Wahlplakat der AfD. Die Partei verliert an Vertrauen.  Foto: imago images/Ralph Peters

Im Herbst wird der neue Bundestag gewählt. Wenn die Wahlberechtigten jetzt bereits abstimmen würden, könnten die Parteien laut dem neuen RTL/ntv-Trendbarometer mit folgendem Ergebnis rechnen: CDU/CSU 36 Prozent (Bundestagswahl 32,9%), Grüne 20 Prozent (8,9%), SPD 14 Prozent (20,5%), Linke 8 Prozent (9,2%), AfD 8 Prozent (12,6%) und FDP 7 Prozent (10,7%). 7 Prozent würden sich für eine der sonstigen Parteien entscheiden (5,2%).

AfD hat in einem Jahr 5 Prozent verloren

Beim Vergleich mit der ersten Forsa-Umfrage im Vorjahr (Woche vom 6. bis 10. Januar 2020) ist die Union mit 8 Prozentpunkten der stärkste Gewinner. Die SPD hat während dieses Jahres um 2 Prozentpunkte zugelegt. Alle anderen Parteien haben verloren: Grüne minus 2 Prozentpunkte, Linke, FDP und sonstige kleinere Parteien minus 1 Prozentpunkt. Am stärksten verloren hat während dieses Jahres die AfD: minus 5 Prozentpunkte.

Vertrauen in die Kompetenz der CDU/CSU gestiegen

Wie schon am Ende des Vorjahres trauen die Bundesbürger auch Anfang 2021 am ehesten der CDU/CSU zu, „mit den Problemen in Deutschland am besten fertigzuwerden“. Wie im Dezember 2020 setzen 40 Prozent der Befragten ihr Vertrauen in die Union. 6 Prozent trauen das der SPD zu (ein Prozentpunkt mehr als im Dezember), jeweils 5 Prozent den Grünen sowie den sonstigen Parteien. 44 Prozent trauen keiner Partei politische Kompetenz zu.
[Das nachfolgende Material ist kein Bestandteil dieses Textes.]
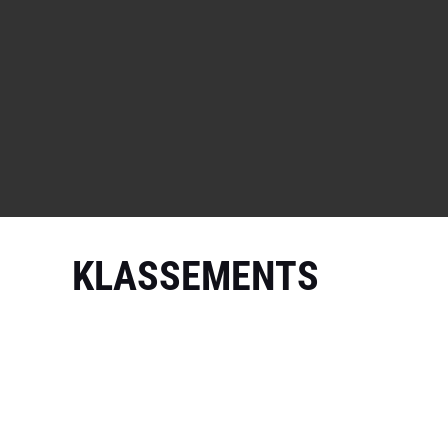
KLASSEMENTS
Im Vergleich mit dem Jahresanfang 2020 haben sich die Einschätzungen der Deutschen deutlich verändert. Damals hatten die CDU/CSU lediglich 19 Prozent der Befragten für hinreichend kompetent gehalten, die Probleme in Deutschland lösen zu können. Während der Bekämpfung der Corona-Pandemie haben die Unionsparteien ihren Kompetenz-Wert um 21 Prozentpunkte steigern können. In derselben Zeit wuchs das Zutrauen in die Kompetenz der SPD um 2 Prozentpunkte. Die sonstigen Parteien verloren 5, die Grünen 7 Prozentpunkte.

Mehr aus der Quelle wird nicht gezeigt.